:: THE TASK ::
Output every line of the data below as a Markdown table with two columns, Row and Line. Number each row and leave out blank lines.

[Items listed in a dataset]
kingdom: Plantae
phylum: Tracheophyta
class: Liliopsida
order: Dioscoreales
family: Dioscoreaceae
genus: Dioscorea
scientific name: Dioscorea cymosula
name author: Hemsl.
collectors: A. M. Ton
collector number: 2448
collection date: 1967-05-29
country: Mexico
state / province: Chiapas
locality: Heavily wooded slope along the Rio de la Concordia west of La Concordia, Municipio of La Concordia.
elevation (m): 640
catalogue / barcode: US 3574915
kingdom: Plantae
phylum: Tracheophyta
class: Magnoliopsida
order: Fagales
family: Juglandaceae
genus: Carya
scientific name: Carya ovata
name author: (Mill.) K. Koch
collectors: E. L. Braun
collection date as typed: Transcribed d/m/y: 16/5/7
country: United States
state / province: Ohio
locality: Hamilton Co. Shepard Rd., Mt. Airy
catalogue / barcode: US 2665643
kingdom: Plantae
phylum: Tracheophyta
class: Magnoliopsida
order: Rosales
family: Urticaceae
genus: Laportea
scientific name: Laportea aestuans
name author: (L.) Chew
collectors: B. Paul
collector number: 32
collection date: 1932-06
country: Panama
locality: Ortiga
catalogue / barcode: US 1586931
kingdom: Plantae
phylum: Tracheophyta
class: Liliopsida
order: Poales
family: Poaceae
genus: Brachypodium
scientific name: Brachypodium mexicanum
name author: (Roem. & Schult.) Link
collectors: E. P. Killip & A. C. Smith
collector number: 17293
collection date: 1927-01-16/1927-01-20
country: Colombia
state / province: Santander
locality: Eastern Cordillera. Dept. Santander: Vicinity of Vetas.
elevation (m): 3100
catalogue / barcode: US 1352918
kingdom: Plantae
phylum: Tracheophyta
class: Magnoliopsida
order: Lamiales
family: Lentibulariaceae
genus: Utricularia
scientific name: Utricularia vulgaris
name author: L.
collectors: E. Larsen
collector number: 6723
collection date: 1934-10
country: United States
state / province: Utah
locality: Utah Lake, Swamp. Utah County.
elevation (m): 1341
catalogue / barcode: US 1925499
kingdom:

:: SOLUTION ::
| Row | Line |
|---|---|
| 1 | kingdom: Plantae |
| 2 | phylum: Tracheophyta |
| 3 | class: Liliopsida |
| 4 | order: Dioscoreales |
| 5 | family: Dioscoreaceae |
| 6 | genus: Dioscorea |
| 7 | scientific name: Dioscorea cymosula |
| 8 | name author: Hemsl. |
| 9 | collectors: A. M. Ton |
| 10 | collector number: 2448 |
| 11 | collection date: 1967-05-29 |
| 12 | country: Mexico |
| 13 | state / province: Chiapas |
| 14 | locality: Heavily wooded slope along the Rio de la Concordia west of La Concordia, Municipio of La Concordia. |
| 15 | elevation (m): 640 |
| 16 | catalogue / barcode: US 3574915 |
| 17 | kingdom: Plantae |
| 18 | phylum: Tracheophyta |
| 19 | class: Magnoliopsida |
| 20 | order: Fagales |
| 21 | family: Juglandaceae |
| 22 | genus: Carya |
| 23 | scientific name: Carya ovata |
| 24 | name author: (Mill.) K. Koch |
| 25 | collectors: E. L. Braun |
| 26 | collection date as typed: Transcribed d/m/y: 16/5/7 |
| 27 | country: United States |
| 28 | state / province: Ohio |
| 29 | locality: Hamilton Co. Shepard Rd., Mt. Airy |
| 30 | catalogue / barcode: US 2665643 |
| 31 | kingdom: Plantae |
| 32 | phylum: Tracheophyta |
| 33 | class: Magnoliopsida |
| 34 | order: Rosales |
| 35 | family: Urticaceae |
| 36 | genus: Laportea |
| 37 | scientific name: Laportea aestuans |
| 38 | name author: (L.) Chew |
| 39 | collectors: B. Paul |
| 40 | collector number: 32 |
| 41 | collection date: 1932-06 |
| 42 | country: Panama |
| 43 | locality: Ortiga |
| 44 | catalogue / barcode: US 1586931 |
| 45 | kingdom: Plantae |
| 46 | phylum: Tracheophyta |
| 47 | class: Liliopsida |
| 48 | order: Poales |
| 49 | family: Poaceae |
| 50 | genus: Brachypodium |
| 51 | scientific name: Brachypodium mexicanum |
| 52 | name author: (Roem. & Schult.) Link |
| 53 | collectors: E. P. Killip & A. C. Smith |
| 54 | collector number: 17293 |
| 55 | collection date: 1927-01-16/1927-01-20 |
| 56 | country: Colombia |
| 57 | state / province: Santander |
| 58 | locality: Eastern Cordillera. Dept. Santander: Vicinity of Vetas. |
| 59 | elevation (m): 3100 |
| 60 | catalogue / barcode: US 1352918 |
| 61 | kingdom: Plantae |
| 62 | phylum: Tracheophyta |
| 63 | class: Magnoliopsida |
| 64 | order: Lamiales |
| 65 | family: Lentibulariaceae |
| 66 | genus: Utricularia |
| 67 | scientific name: Utricularia vulgaris |
| 68 | name author: L. |
| 69 | collectors: E. Larsen |
| 70 | collector number: 6723 |
| 71 | collection date: 1934-10 |
| 72 | country: United States |
| 73 | state / province: Utah |
| 74 | locality: Utah Lake, Swamp. Utah County. |
| 75 | elevation (m): 1341 |
| 76 | catalogue / barcode: US 1925499 |
| 77 | kingdom: |